In Ellicott City, driving a road to prominence


July 29, 2002|By Karen Nitkin | Karen Nitkin,SPECIAL TO THE SUN

MAIN STREET in Ellicott City was one of the first sections of a highway that President Thomas Jefferson hoped would stretch from Baltimore to the Mississippi River.

Now, thanks to the efforts of Ellicott City resident Paul Bridge and others, the "National Road" has received federal recognition as an All-American Road.

Bridge attended a ceremony June 13 in Washington at which U.S. Transportation Secretary Norman Y. Mineta designated 23 Scenic Byways and 13 All-American Roads.

All-American Road is the highest federal designation for a scenic road. To qualify, the road or highway must be so exceptional that travelers would consider the road itself the destination.

Also receiving the designation in June were the Blue Ridge Parkway in North Carolina and the Las Vegas Strip in Nevada.
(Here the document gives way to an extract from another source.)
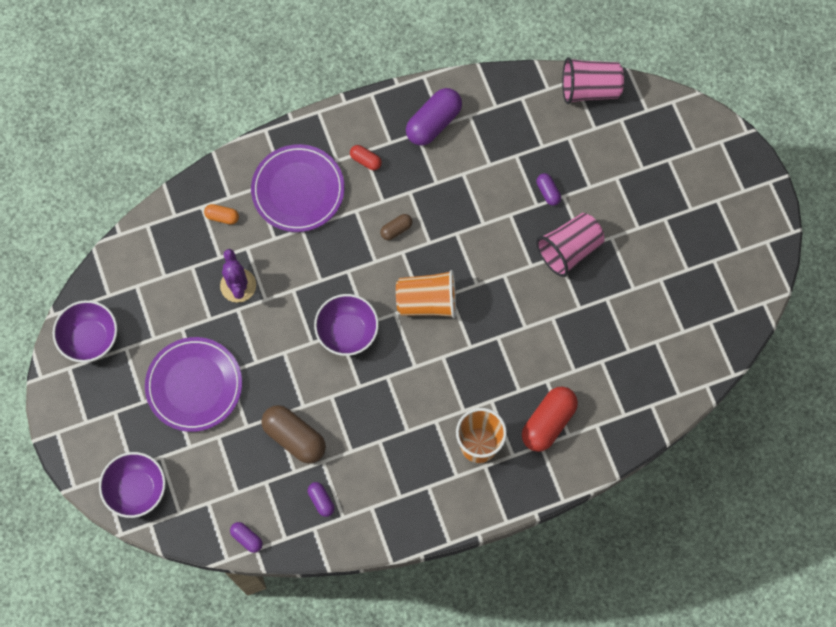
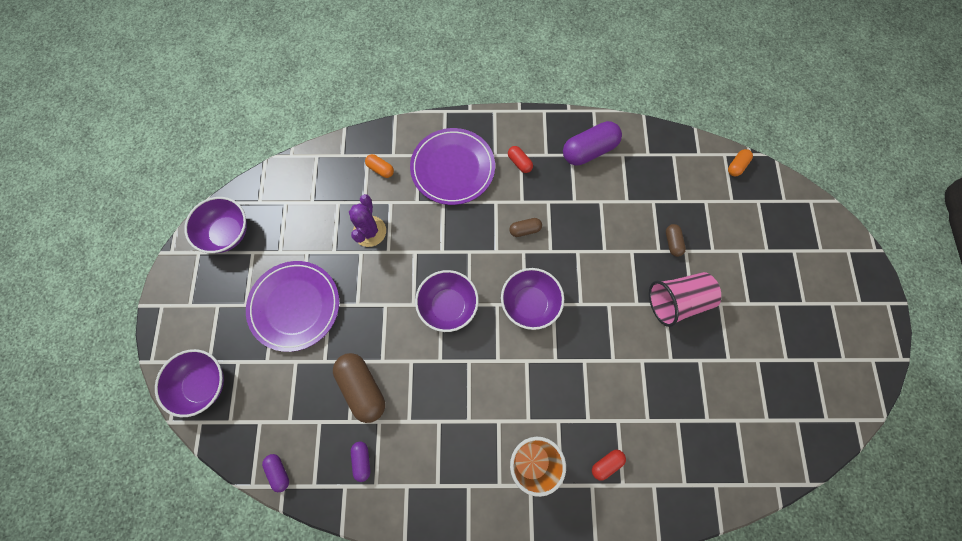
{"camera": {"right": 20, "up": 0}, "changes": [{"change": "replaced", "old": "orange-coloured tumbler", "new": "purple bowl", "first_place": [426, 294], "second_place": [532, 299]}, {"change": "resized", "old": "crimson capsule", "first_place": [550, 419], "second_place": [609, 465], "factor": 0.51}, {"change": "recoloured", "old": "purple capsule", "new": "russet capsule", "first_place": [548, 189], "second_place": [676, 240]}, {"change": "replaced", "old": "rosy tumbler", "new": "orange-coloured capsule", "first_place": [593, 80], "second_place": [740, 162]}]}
Bridge is the president of a recently formed Maryland National Road Association, which plans to file for nonprofit status soon. The organization will help Maryland's portion of the National Road capitalize on its cultural and historic treasures.

Bridge, a retired Department of Defense employee, has long held an interest in transportation history, particularly in the westward movement of people during the late 18th and early 19th centuries. He volunteers at the B&O Railroad Museum in Baltimore and is active in the Patapsco Heritage Greenway and other organizations.

Bridge was introduced to the concept of the All-American Road a few years ago during a meeting of the Patapsco Heritage Greenway, he said. Since then, he has been working to help the road win the federal designation.

The All-American Road is actually six states long. It starts in Baltimore, traveling west through Ellicott City and on to Cumberland. From there, it passes through Pennsylvania, West Virginia, Ohio, Indiana and Illinois, ending in Vandalia, Ill., about 150 miles east of the Mississippi.

"If you follow Interstate 70, you will get a good approximation," Bridge said.

The federal portion of the project began during Jefferson's time in office. He served as president from 1801 to 1809. The project began in Cumberland, Bridge said, because roads already connected Baltimore and Cumberland. However, most of them were muddy and narrow, often following trails originally used by Native Americans.

The federal road never reached St. Louis as originally planned because President Andrew Jackson decided that road-building was a job for the states, not the federal government. He stopped federal funding for the project in 1830.

The earliest constructed piece of the National Road is now Route 144, which runs through Ellicott City, Bridge said.

A sentence from the ceremony program sums up the significance of the National Road, Bridge said. It reads: "The national road is the most historic transportation corridor in the United States; it is a road that built this nation."

Bridge said the Maryland National Road Association has several dozen members. He hopes to increase that number to 100 this year, and 200 the next year.

Information: 410-997-8356 or e-mail

Church golf outing

Glen Mar United Methodist Church will hold its fourth annual golf outing Sept. 16 at the Timbers Golf Course in Elkridge. The event is open to the public.

Registration will begin at 7:30 a.m. and the event will start at 8:30 a.m. Awards and lunch are scheduled for 1:30 p.m.

The outing costs $125 a person and includes greens fees, a cart, breakfast and lunch. Prizes will be awarded for most accurate putt, longest drive and other accomplishments. A silent auction will be featured.

Proceeds will benefit the church's mission and community action programs. Information: Diane Keys, 410-465-4995.

Dean's list

Kara Eide of Ellicott City recently made the dean's list at the University of North Carolina at Chapel Hill.

Eide, who graduated from Mount Hebron High School in 2000, is studying journalism with a minor in Japanese.

She plans to spend her fall semester at Nanzan University in Nagoya, Japan.

Music outdoors

The Sunset Serenades at Centennial Park are going strong. On Wednesday, the 2nd Story Band will present a blend of blues, Caribbean, pop and other music. The concert is free (the cost of parking is $3).

On Aug. 7, Airmen of Note will perform. The Army Air Force Band is considered one of the best big bands in the world. This concert also is free (no charge for parking).

The concerts begin at 7 p.m. at Centennial Park South. Food will be available for purchase.

Information: 410-313-7275. In case of bad weather: 410-313- 4451 after 4 p.m. the day of the performance.